Le sujet a été relancé récemment par Rassie Erasmus, sélectionneur des Springboks et double champion du monde. Lors d’une intervention, il a précisé s’exprimer à titre personnel avant de déclarer : « J’espère que ça ne va pas à l’encontre de la manière de penser de la fédération sud-africaine, et je ne veux pas faire les gros titres, mais ce serait fantastique si nous pouvions tous jouer le Rugby Championship en février, en même temps que le Tournoi des 6 Nations. Certaines équipes arrivent à plat en juin et d’autres sont à leur meilleur en novembre. Ce serait plus simple de mieux se connaître et d’être alignés. »
Cette proposition traduit une volonté d’harmoniser non seulement les calendriers, mais aussi l’application des nouvelles règles, qui sont aujourd’hui testées dans un hémisphère avant d’être adoptées dans l’autre, créant parfois des distorsions de jeu.
Derrière cette prise de position se profile aussi un intérêt stratégique pour l’Afrique du Sud. Depuis l’intégration des franchises sud-africaines à l’URC, elles évoluent selon un calendrier européen, soumettant les internationaux à des saisons très longues. Un Rugby Championship avancé en février-mars allégerait considérablement la charge des Springboks, un avantage moins évident pour la Nouvelle-Zélande ou l’Australie, dont les calendriers domestiques obéissent à d’autres équilibres.

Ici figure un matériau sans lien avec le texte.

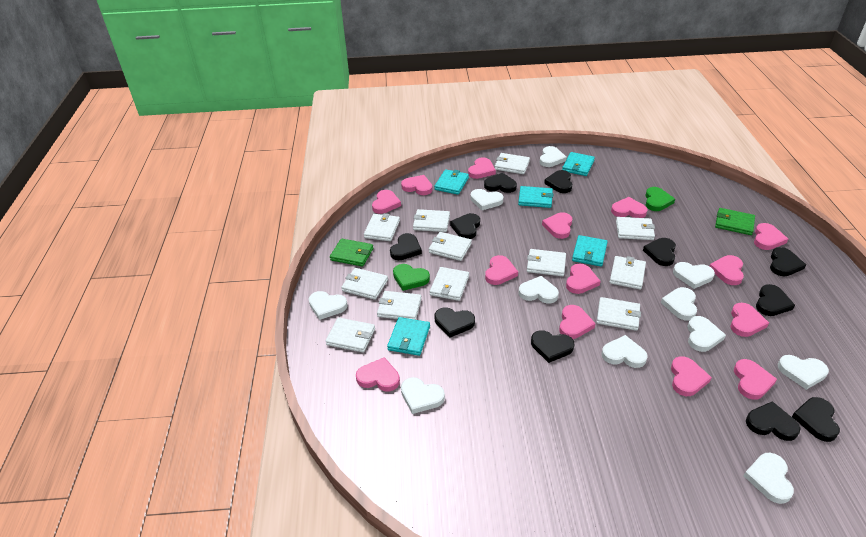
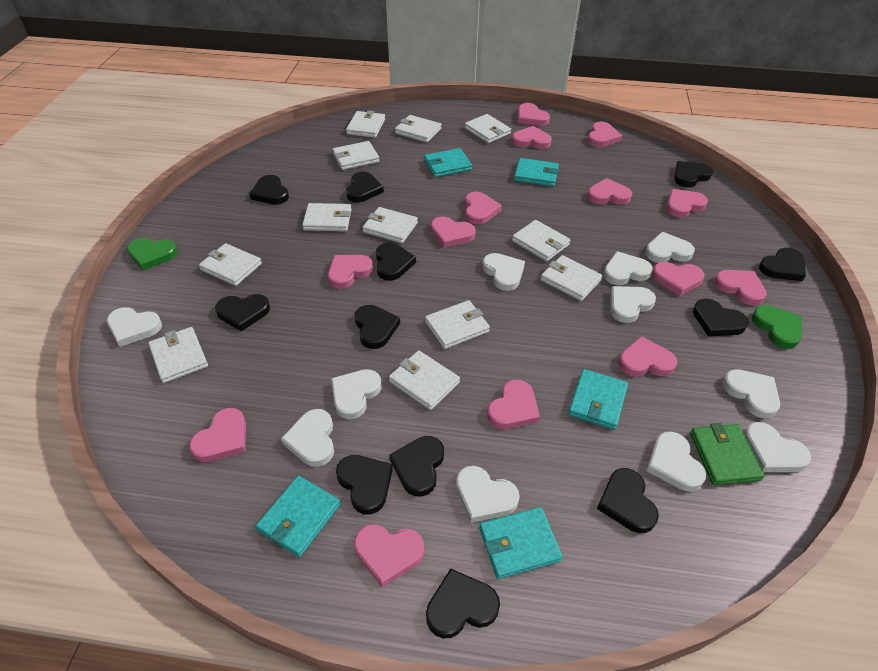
black heart: [390,233,422,260] [435,308,475,338] [450,213,480,239] [484,173,517,193] [531,330,574,363] [544,170,572,193] [643,238,676,266] [746,401,801,441] [756,284,795,316] [770,247,806,276] [792,397,840,442] = 11 -> [215,294,270,331] [250,175,289,205] [336,455,393,514] [346,172,384,203] [355,305,400,349] [376,243,416,281] [389,436,444,497] [426,568,500,639] [597,468,659,533] [674,161,713,187] [693,299,749,336] [759,248,806,281] = 12
green wallet: [330,239,373,266] [715,208,755,235] = 2 -> [690,423,765,485] = 1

Depuis les propos d’Erasmus, le dossier est passé en coulisses, avec une réunion importante programmée mi-février à Londres. Cette rencontre regroupera les représentants des principales fédérations mondiales, déterminés à rouvrir ce chantier vieux de plus de trente ans. Chaque délégation devra présenter ses exigences et examiner les compromis possibles.
Du côté de l’hémisphère Nord, des concessions sont envisagées, notamment un décalage du Tournoi des Six Nations de deux à trois semaines pour faciliter l’alignement avec le Rugby Championship. C’est Agustín Pichot, ancien capitaine des Pumas, qui pilotera ces négociations pour la SANZAAR. Sa tâche s’annonce complexe, face aux contraintes liées au Super Rugby, aux droits télévisés et à la concurrence d’autres sports majeurs dans l’hémisphère Sud.
Malgré ces obstacles, la réunion londonienne pourrait constituer la première véritable tentative depuis longtemps de rapprocher deux mondes qui évoluent encore à des rythmes différents. Sans promesse de révolution immédiate, ce sommet pourrait toutefois poser les bases d’un calendrier international plus cohérent, lisible et équitable.
Le défi est immense. Mais pour la première fois depuis longtemps, le rugby mondial semble prêt à l’affronter de front.